[抽出テキスト]
総合美術コースの1・2年合同展に展示されている課題制作の課題は、一風変わった課題です。
空をつかむような、禅問答のような課題です。頭の中での形而上で格闘したことを、具体的なモノと技術で何か形あるものに表現していきます。
頭で考え悩み、手で形づくることに苦闘してみることに関心ある人は、どうぞ、のぞいてみてください。みなさんなら、どんなことを考え、どんなふうなものを形づくるでしょうか?
年齢不問、人間の創造性学習として、大いに有効ではないかと思いますよ。
年末に人類進化のテレビ番組がありました。
人類の進化の第一歩は、アフリカ大陸で、森から草原に出たことだと言われています。それによって生まれたヒトらしさの第一は、弱いヒトが猛獣から身を守って生き延びるために、「助け合う」こととその心だそうです。
森に生きる生き物は、基本的に助け合う必要はないそうな。
それから、アフリカ大陸を出て「グレートジャーニー」の旅に出たヒトは、現在のヨーロッパに行き、そこで、壁画や装飾品など高度な芸術活動が生まれます。その原因は、人口密集によって相手に表現したい気持ちがおこったことによるそうです。
助け合いと芸術。この最も人間らしい行いを、今日、総合美術コースの1・2年生の合同展(悠創館)の展示準備の光景で見かけました。
自分の作品でない仲間の作品を2人で協力して展示していました。
当たり前かもしれない、何気ない瞬間でしたが、私にとっては、今日一日、人間らしい世界の中にいる幸せをふと感じました。
公評会、お疲れ様でした。
その後、夜遅くまでのウインドウディスプレイ制作のみなさん、明日、仙台駅前エスパルでの折鶴ワークショップのみなさん、人間らしさを存分にまきちらしてください。
オーストラリアの教育方法論で、プルーフ(釣り針)ということばで表現していた論があります。
今日の1年生の「山形の風景」の講評会で、このことばが浮かびました。それぞれ分担して、月ごとの山形の風景を、何かの切り口やテーマで表現した作品です。しかし、県外から来ている学生の人とっては、今は12月ですが、他の月のことがらは、想像力を駆使して表現しなければなりません。
内なる発想力と創造性を発揮するにも、その手がかりが貧困では、何とも創造的な表現にはなりません。
触るとジュクジュクしながら、まだ木についている柿の実を手にとりながら、その実が小さく硬い青い実の時を想像するような、
ネットには決して出ていない郷土史の本をじっくり読んで、過去の暮らしぶりなどを想像するように、
近くの店でおばあちゃんの話に、あいづちうちながら耳を傾けて、その話を頭の中で思い描くように、
伝統工芸品を手にして、その素材で自分もつくってみながら、工芸職人の思いにはせるような、
そのような、自分なりに、自然科学・社会科学を総合しながら、自分なりの方法で、自分が創造していくための材料となる想像性の手がかりを得ること、それを、釣り針を深くたらす、と連想したのでした。
さて、どんな作品に高まることでしょうか?

[課題の目的 A] 総合美術コースについての文章によれば、人類の進化の第一歩は、どこで何をしたことだと言われていますか。
[課題の目的 B] 総合美術コースについての文章を、最後の文の後から書き継いでください。
この後に掲げる項目を参照する必要はありません。

[提供データ]
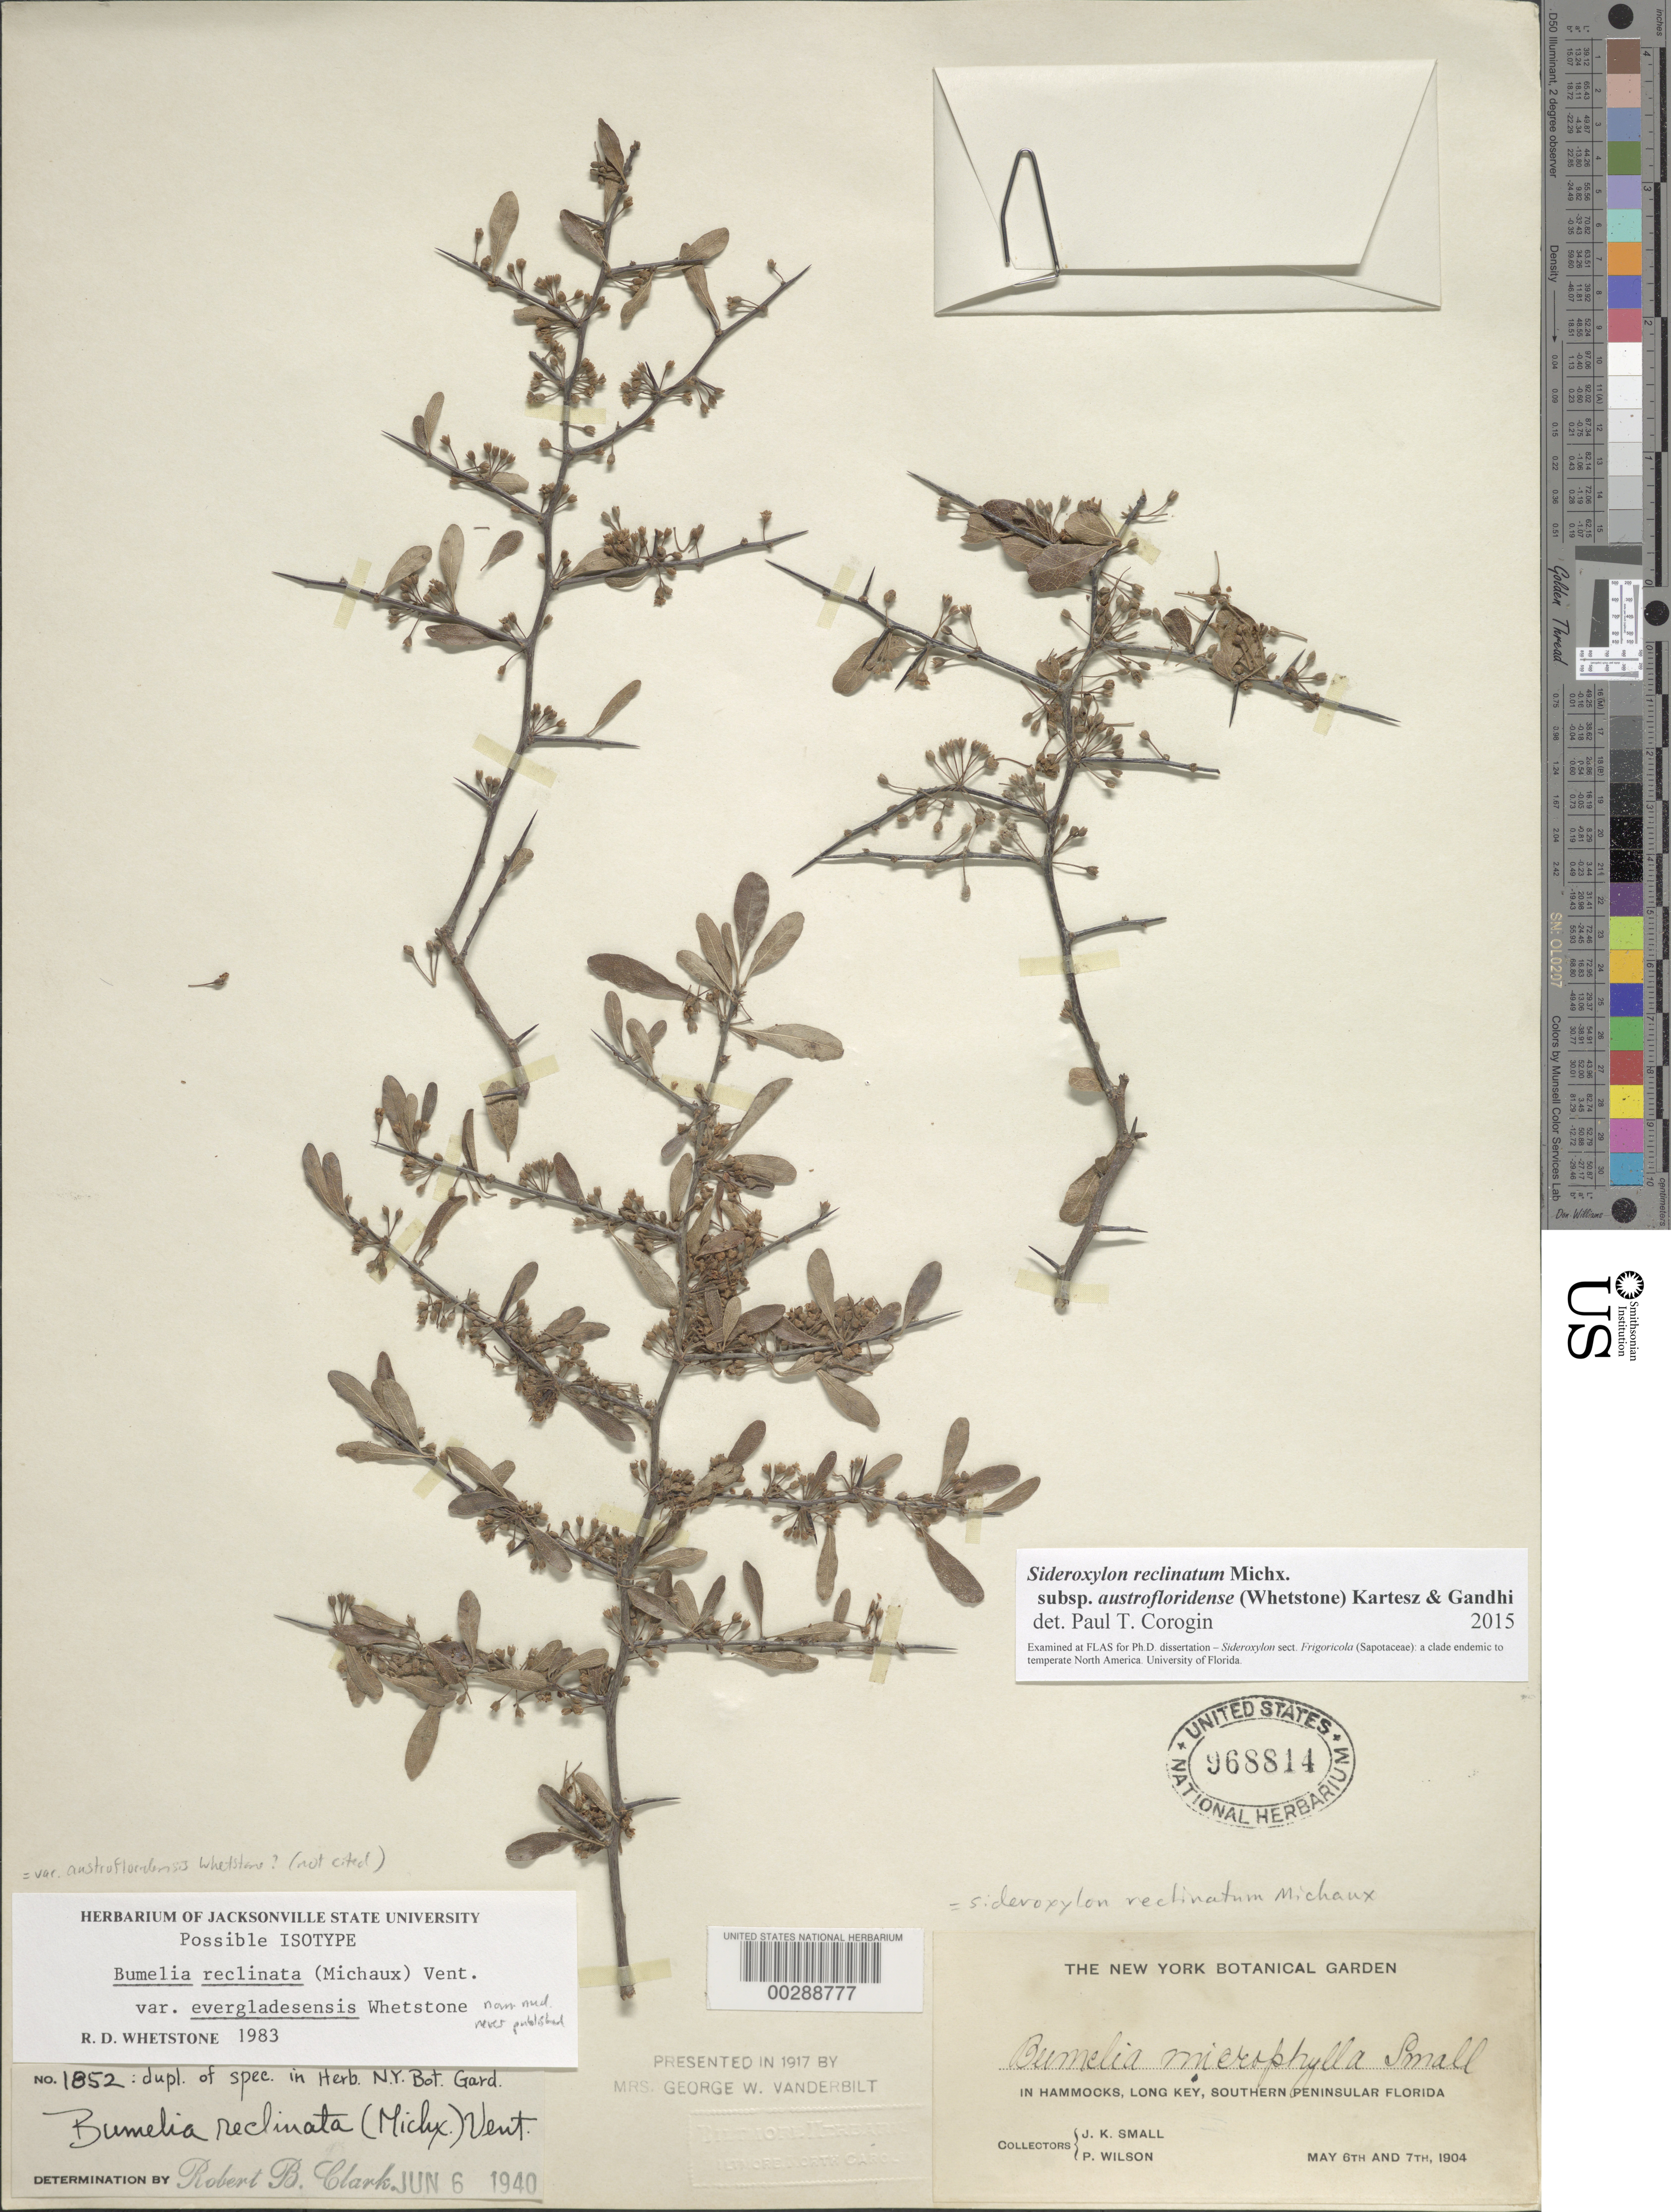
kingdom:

---

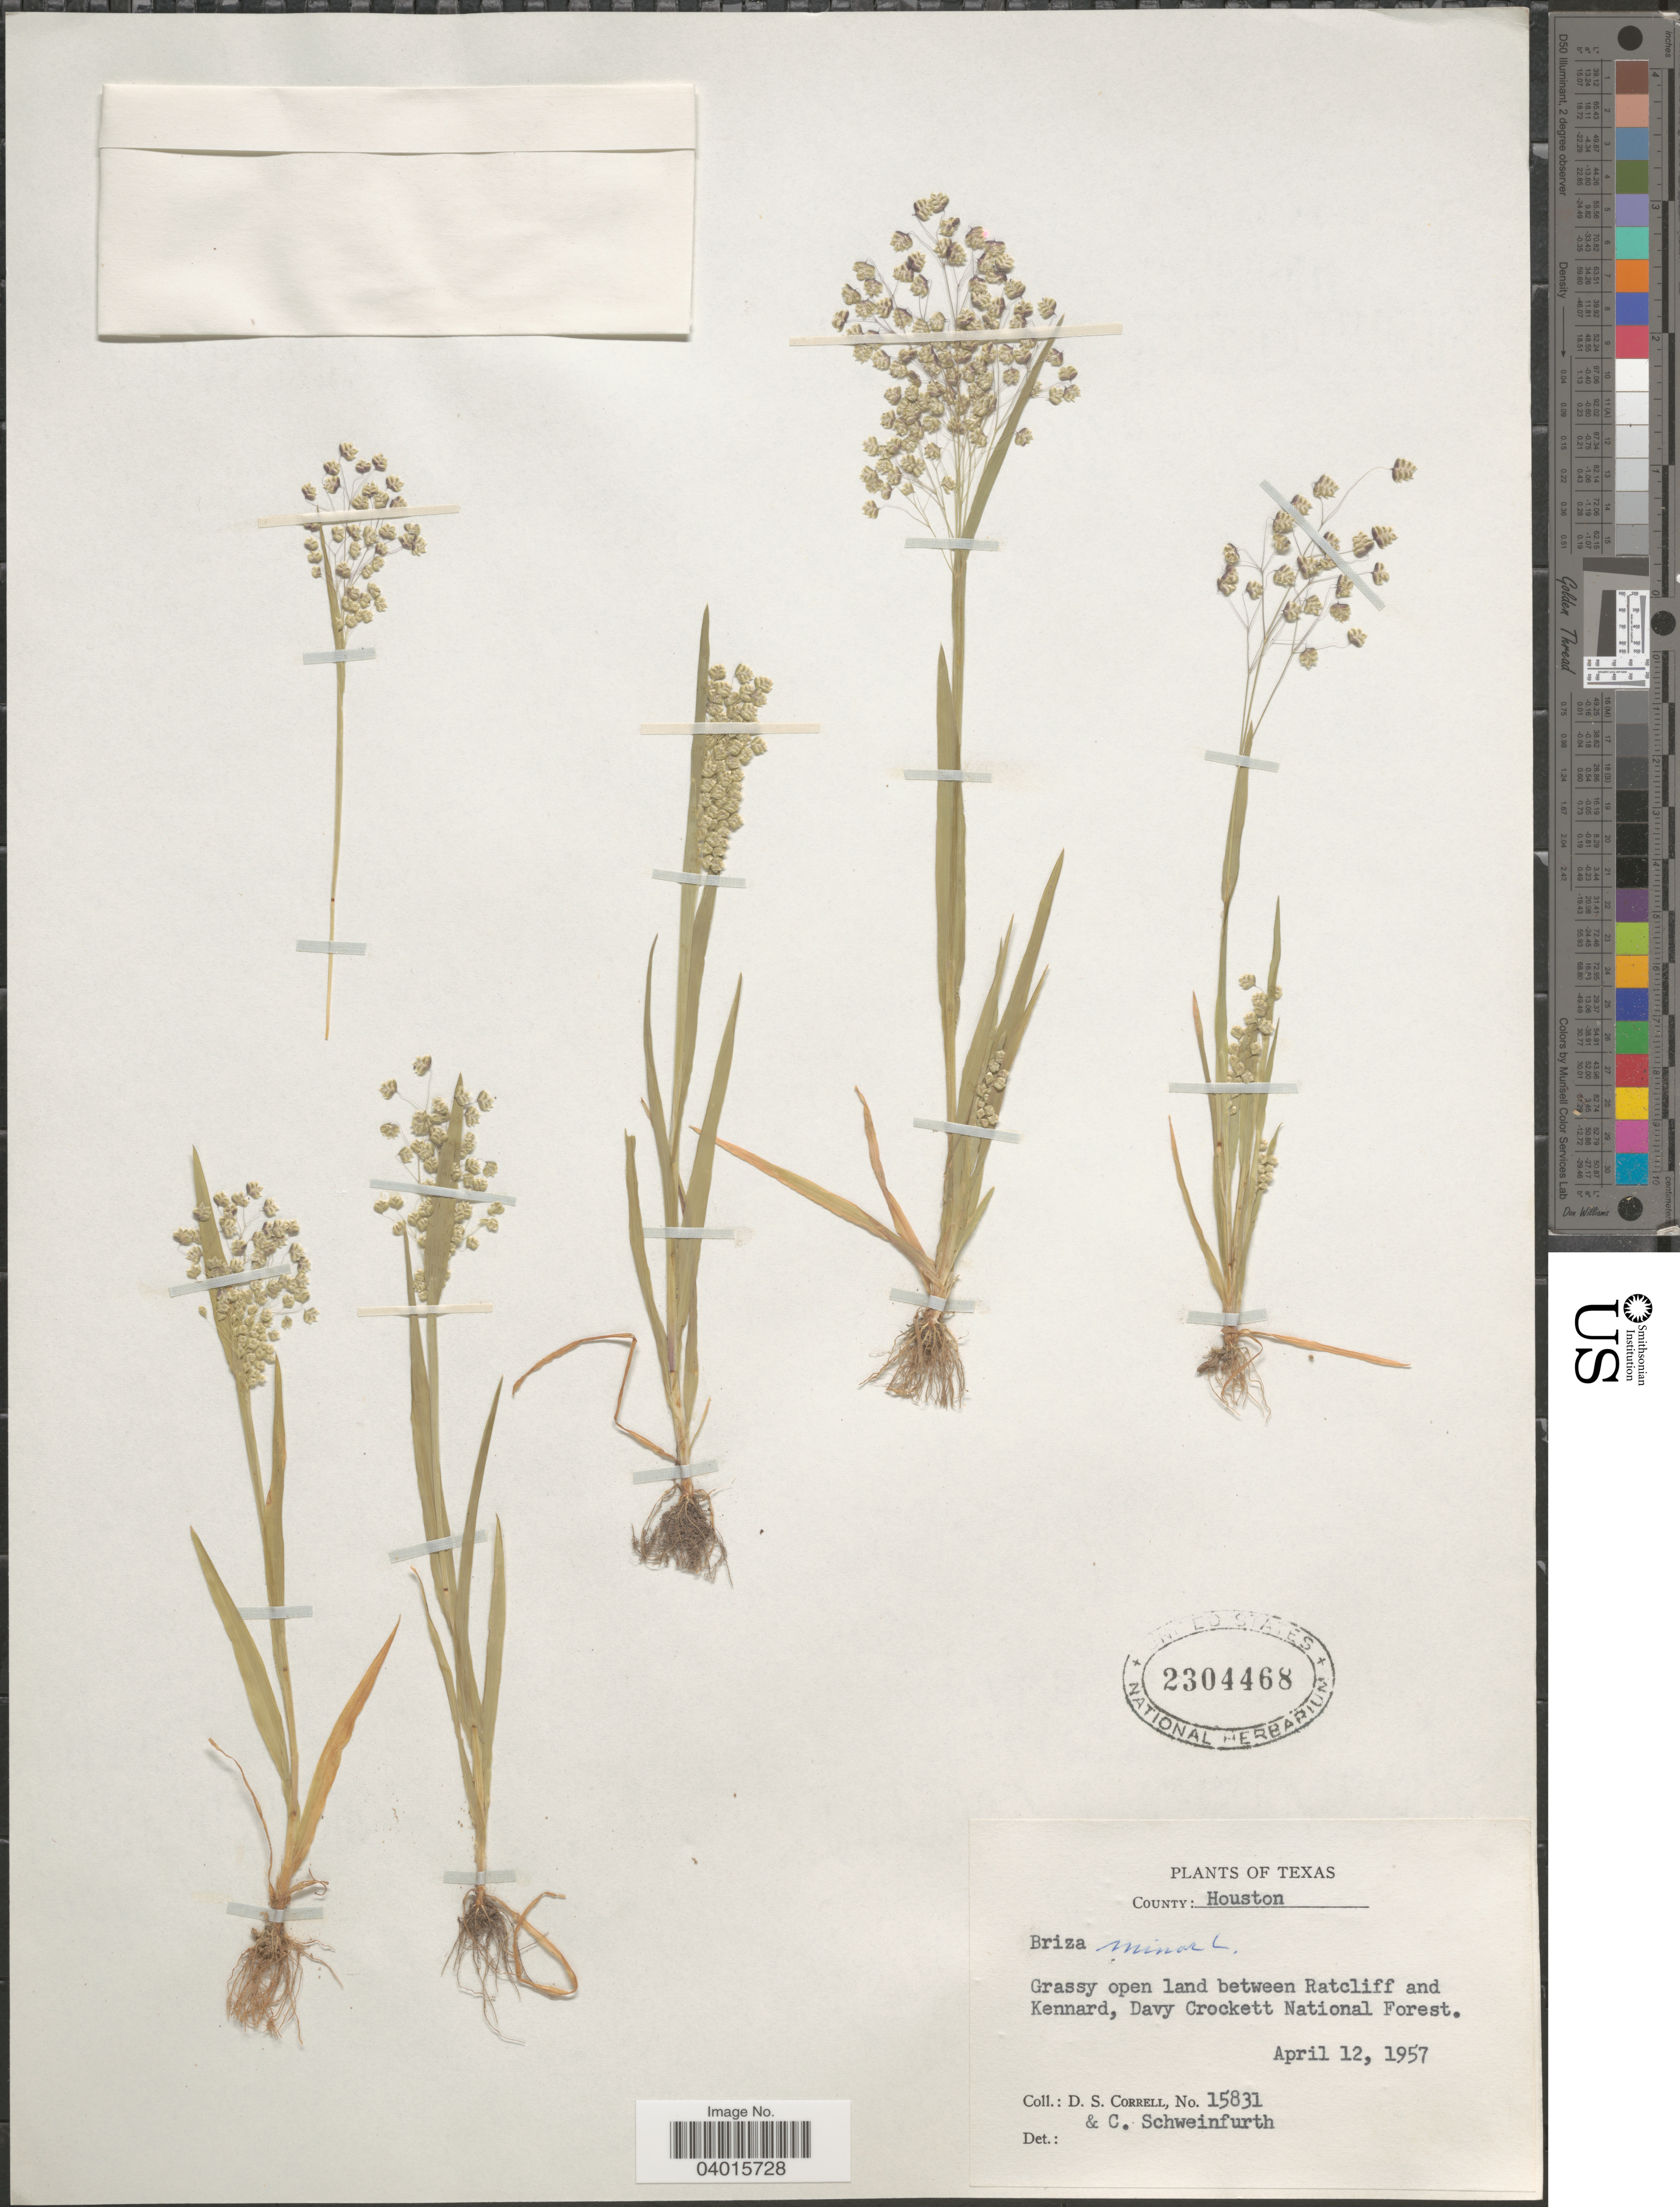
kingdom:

[課題の解答 A] アフリカ大陸で、森から草原に出たことです。

[課題の解答 B]
2月の十字屋での原画展、そして、4月からの、ある広報誌表紙が楽しみです。
ちなみに、アヤカさん、カツアキ君は、その後、研究棟で2年生と板に塗装する作業をしていました。1月のウインドウ・ディスプレイの作業だそうです。こちらは、どんなディスプレイになるのでしょうか?
おまけということではありませんが、準備室で、「メーテルだ!」と副手の齋藤君。「メーテル?どこかで聞いたなあ。だれだっけ?」と、最近特に物忘れが多くなった私が尋ねると、教えてくれました。「そうそう、そうだっけ。」
ところで、このメーテルは、だれ?かな
秋田県の角館高校に出前授業に行ってきました。朝、武家屋敷の通り沿いで、中学生がスケッチをしていました。ポストカードのようなものに描いていたので、絵はがきをつくっていたのでしょうか?
桜の時期には、やはり、さぞかしの名所になるのでしょう。上を見上げると、ギンナンの実・黄色い葉・青い空・雲の川。
ところで、肝心の授業は?
教室の真ん中に、机を固めて島をつくり、そこに、公用車に積んできた、スイカ箱2つ分の中味を、どやどやと出して、それらのモノを語りながら、話をつなげていきました。
つまるところは、この世は、すべて人とモノとの無限の関係性の組み合わせでできており、自分もそれらをつくり出すことによって、人生の豊かさ、楽しさ、ともに生きること、生きている社会をよくしていくことなどをめざして、だれもが行なっていくことができることを、高校生に授業してきました。それが、私が今、総合美術コースで行なっていることです。
さて、高校生諸君の反応はいかようだったでしょうか?
子どもから高齢者まで、あらゆる世代の人と授業をすることも、私の仕事の領域です。
今日も、ばたばたと一日が終わりました。
岡田先生、花澤先生、齋藤君、本日もお疲れ様でした。
穂積さんとのすももしょうゆの契約相談、県担当者の方との来年度のアート事業のアイデア会議、のり蔵さんとのスイカスイーツの契約、あたふたと昼食、そして、授業。
2年生のフィールドワークの授業は、現在の課題MIXT MEDIAとFIELDWORK の関係の全体を、みなで黒板を使って確認して、そこに浮かび上がる、モノをどこから集めるかと、モノをどのように変容させていくかの技術の現場をどれくらい豊かに体験するかに気づいてもらいました。
来週は、ミクストメディアの携帯版として、追加課題にした、新年のストラップづくりの試作検討会と、フィールドワークの視点をまちあるきマップづくりで説明していきます。
夕方、1年生は課題「風を見る」の講評会をしていました。色のグラデーションのろうそくとエレキの音による表現の現場の空もまた、キャンヴァスになっていました。
久々に、夕焼けの空の下にいた、と、身体がふわっとなって、一日の疲れがいやされた感覚になりました。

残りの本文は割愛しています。